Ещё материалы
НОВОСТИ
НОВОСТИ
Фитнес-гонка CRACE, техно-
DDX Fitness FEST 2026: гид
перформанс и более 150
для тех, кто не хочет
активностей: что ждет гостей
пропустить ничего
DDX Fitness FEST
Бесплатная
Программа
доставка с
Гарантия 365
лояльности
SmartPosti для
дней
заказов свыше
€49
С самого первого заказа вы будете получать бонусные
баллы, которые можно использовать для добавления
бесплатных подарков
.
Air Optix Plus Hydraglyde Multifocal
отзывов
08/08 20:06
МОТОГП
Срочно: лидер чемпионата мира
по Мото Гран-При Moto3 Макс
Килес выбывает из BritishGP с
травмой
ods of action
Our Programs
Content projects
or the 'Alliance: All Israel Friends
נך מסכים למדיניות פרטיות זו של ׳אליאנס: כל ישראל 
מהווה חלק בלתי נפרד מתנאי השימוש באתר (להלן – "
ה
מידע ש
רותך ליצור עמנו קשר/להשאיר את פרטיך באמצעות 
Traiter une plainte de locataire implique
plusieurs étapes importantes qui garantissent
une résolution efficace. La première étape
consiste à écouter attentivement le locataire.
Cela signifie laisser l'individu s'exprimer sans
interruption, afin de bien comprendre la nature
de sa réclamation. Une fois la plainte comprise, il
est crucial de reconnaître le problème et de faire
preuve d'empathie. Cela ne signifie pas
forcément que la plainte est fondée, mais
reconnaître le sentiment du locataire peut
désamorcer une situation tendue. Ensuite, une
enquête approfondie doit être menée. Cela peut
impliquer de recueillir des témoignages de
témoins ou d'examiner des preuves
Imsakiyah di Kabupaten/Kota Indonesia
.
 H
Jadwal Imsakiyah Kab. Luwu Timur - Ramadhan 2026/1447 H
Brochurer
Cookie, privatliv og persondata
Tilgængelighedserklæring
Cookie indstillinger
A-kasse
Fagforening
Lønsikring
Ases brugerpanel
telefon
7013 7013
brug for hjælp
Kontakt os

◆ Exercise prompt: Reproduce all of the rows above, swapping "locataire" for "client" everywhere it appears and leaving everything else unchanged.

◆ Completed task:
Ещё материалы
НОВОСТИ
НОВОСТИ
Фитнес-гонка CRACE, техно-
DDX Fitness FEST 2026: гид
перформанс и более 150
для тех, кто не хочет
активностей: что ждет гостей
пропустить ничего
DDX Fitness FEST
Бесплатная
Программа
доставка с
Гарантия 365
лояльности
SmartPosti для
дней
заказов свыше
€49
С самого первого заказа вы будете получать бонусные
баллы, которые можно использовать для добавления
бесплатных подарков
.
Air Optix Plus Hydraglyde Multifocal
отзывов
08/08 20:06
МОТОГП
Срочно: лидер чемпионата мира
по Мото Гран-При Moto3 Макс
Килес выбывает из BritishGP с
травмой
ods of action
Our Programs
Content projects
or the 'Alliance: All Israel Friends
נך מסכים למדיניות פרטיות זו של ׳אליאנס: כל ישראל 
מהווה חלק בלתי נפרד מתנאי השימוש באתר (להלן – "
ה
מידע ש
רותך ליצור עמנו קשר/להשאיר את פרטיך באמצעות 
Traiter une plainte de client implique
plusieurs étapes importantes qui garantissent
une résolution efficace. La première étape
consiste à écouter attentivement le client.
Cela signifie laisser l'individu s'exprimer sans
interruption, afin de bien comprendre la nature
de sa réclamation. Une fois la plainte comprise, il
est crucial de reconnaître le problème et de faire
preuve d'empathie. Cela ne signifie pas
forcément que la plainte est fondée, mais
reconnaître le sentiment du client peut
désamorcer une situation tendue. Ensuite, une
enquête approfondie doit être menée. Cela peut
impliquer de recueillir des témoignages de
témoins ou d'examiner des preuves
Imsakiyah di Kabupaten/Kota Indonesia
.
 H
Jadwal Imsakiyah Kab. Luwu Timur - Ramadhan 2026/1447 H
Brochurer
Cookie, privatliv og persondata
Tilgængelighedserklæring
Cookie indstillinger
A-kasse
Fagforening
Lønsikring
Ases brugerpanel
telefon
7013 7013
brug for hjælp
Kontakt os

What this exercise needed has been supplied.